● **Job**
Every line of the records below that holds the word "Konsistenzgeber" belongs in the answer.

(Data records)
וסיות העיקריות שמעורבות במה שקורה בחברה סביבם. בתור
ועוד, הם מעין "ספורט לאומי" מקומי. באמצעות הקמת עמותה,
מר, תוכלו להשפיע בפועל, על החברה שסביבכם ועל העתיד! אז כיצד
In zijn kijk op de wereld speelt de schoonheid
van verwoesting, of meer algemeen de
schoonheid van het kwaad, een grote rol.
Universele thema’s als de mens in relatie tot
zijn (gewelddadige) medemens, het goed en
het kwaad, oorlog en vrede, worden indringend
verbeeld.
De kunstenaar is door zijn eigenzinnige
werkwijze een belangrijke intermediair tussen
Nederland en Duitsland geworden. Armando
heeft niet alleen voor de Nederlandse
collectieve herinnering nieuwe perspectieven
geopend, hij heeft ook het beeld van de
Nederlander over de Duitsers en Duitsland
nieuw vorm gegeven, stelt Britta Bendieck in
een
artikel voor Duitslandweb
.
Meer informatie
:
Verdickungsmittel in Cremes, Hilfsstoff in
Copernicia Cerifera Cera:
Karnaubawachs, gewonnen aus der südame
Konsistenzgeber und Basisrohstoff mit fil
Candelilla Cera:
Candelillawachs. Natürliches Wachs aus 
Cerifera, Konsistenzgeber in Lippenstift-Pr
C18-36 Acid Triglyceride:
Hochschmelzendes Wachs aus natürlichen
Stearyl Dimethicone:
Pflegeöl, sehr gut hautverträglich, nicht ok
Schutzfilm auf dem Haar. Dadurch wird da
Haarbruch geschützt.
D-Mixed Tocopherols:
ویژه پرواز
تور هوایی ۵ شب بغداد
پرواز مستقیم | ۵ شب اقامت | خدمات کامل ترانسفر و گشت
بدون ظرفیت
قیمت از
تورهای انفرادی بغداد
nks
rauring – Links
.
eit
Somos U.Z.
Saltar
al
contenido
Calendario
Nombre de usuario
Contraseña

* * *

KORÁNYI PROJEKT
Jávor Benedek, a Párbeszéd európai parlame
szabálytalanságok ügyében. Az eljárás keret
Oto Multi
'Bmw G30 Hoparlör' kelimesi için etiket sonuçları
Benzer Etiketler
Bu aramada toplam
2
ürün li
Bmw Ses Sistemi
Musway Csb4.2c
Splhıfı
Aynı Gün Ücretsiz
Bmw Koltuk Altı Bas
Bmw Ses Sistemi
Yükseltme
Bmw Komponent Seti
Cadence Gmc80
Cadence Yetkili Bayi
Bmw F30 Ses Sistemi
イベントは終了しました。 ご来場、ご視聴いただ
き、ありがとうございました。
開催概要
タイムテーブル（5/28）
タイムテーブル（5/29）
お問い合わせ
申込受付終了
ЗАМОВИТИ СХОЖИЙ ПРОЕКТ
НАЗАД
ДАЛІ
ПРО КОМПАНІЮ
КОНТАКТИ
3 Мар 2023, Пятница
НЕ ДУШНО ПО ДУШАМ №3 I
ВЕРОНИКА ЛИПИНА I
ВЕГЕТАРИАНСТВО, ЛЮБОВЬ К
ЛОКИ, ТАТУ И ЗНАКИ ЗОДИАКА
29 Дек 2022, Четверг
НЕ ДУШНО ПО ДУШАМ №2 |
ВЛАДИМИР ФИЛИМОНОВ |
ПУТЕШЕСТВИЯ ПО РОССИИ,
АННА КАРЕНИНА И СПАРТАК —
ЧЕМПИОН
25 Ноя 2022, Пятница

● **Solution**
Konsistenzgeber und Basisrohstoff mit fil
Cerifera, Konsistenzgeber in Lippenstift-Pr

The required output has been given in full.